Help Center/ MapReduce Service/ Troubleshooting/ Cluster Management/ Alarms Indicating Heartbeat Interruptions Between Nodes Are Frequently Generated in the MRS Cluster
Updated on 2023-11-30 GMT+08:00

Alarms Indicating Heartbeat Interruptions Between Nodes Are Frequently Generated in the MRS Cluster

Symptom

The MRS cluster frequently reports alarms indicating that the heartbeats between active and standby Manager nodes or between active and standby DBService nodes are interrupted, or a node is faulty. As a result, Hive is occasionally unavailable, affecting upper-layer services.

Cause Analysis

  1. When the alarm is generated, the VM is restarted. The alarm is generated because the VM is restarted.
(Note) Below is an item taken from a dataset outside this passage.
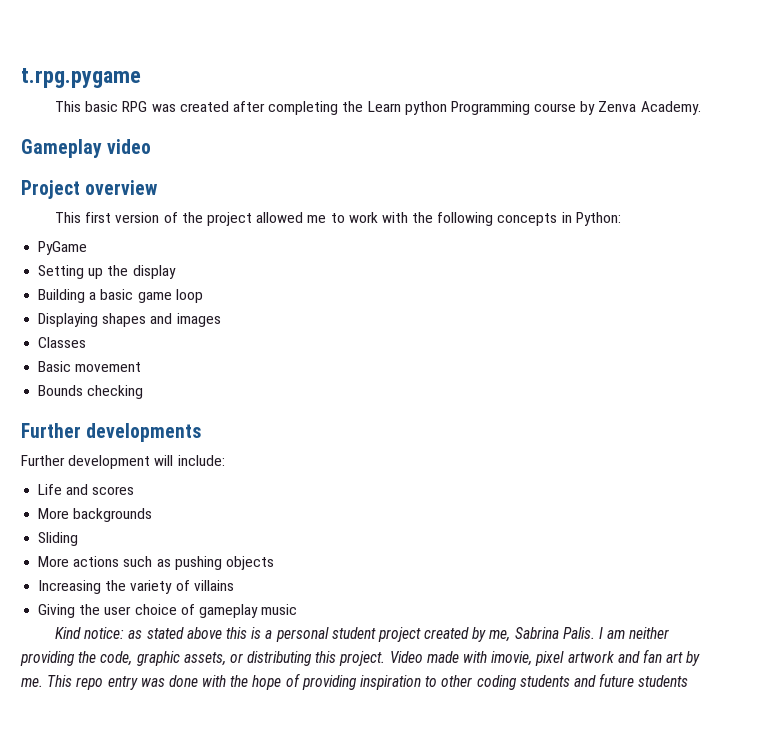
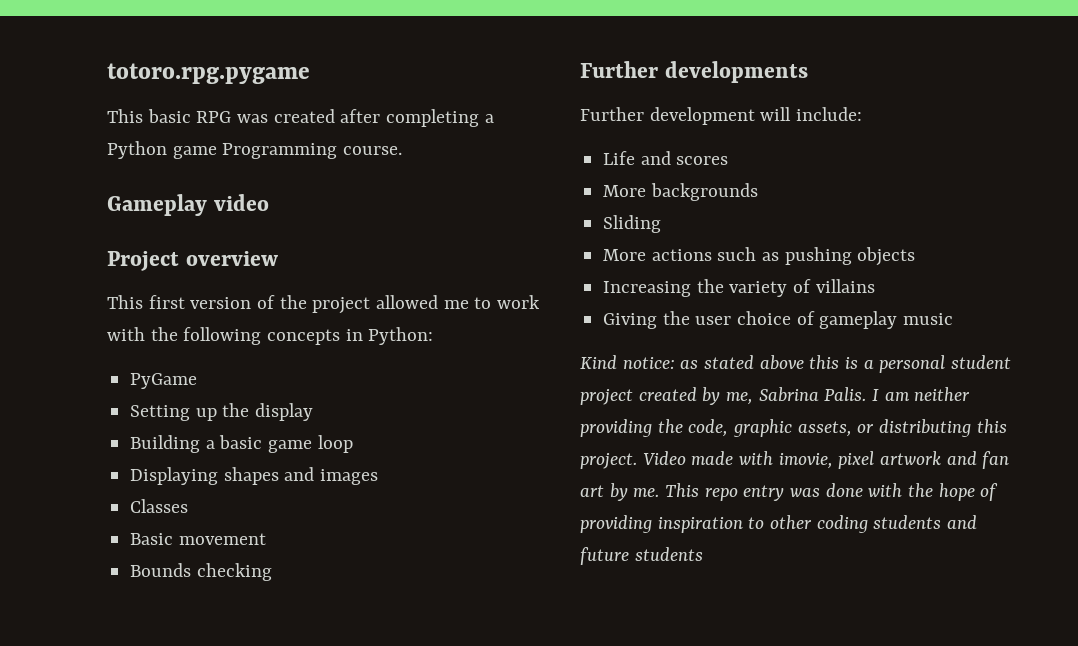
[21,68,141,88] t.rpg.pygame -> [107,63,310,84] totoro.rpg.pygame
[342,101,701,115] the Learn python Programming course by Zenva Academy. -> [484,114,494,123] [107,141,403,159] a Python game Programming course.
  2. According to the OS analysis, the cause of the VM restart is that the node does not have available memory. Memory overflow triggers oom-killer. When the process is invoked, the process enters the disk sleep state. As a result, the VM restarts.

  3. Check the processes that occupy the memory. It is found that the processes that occupy the memory are normal service processes.

Conclusion: The VM memory cannot meet service requirements.

Procedure

  • You are advised to expand the node memory.
  • You are advised to disable unnecessary services.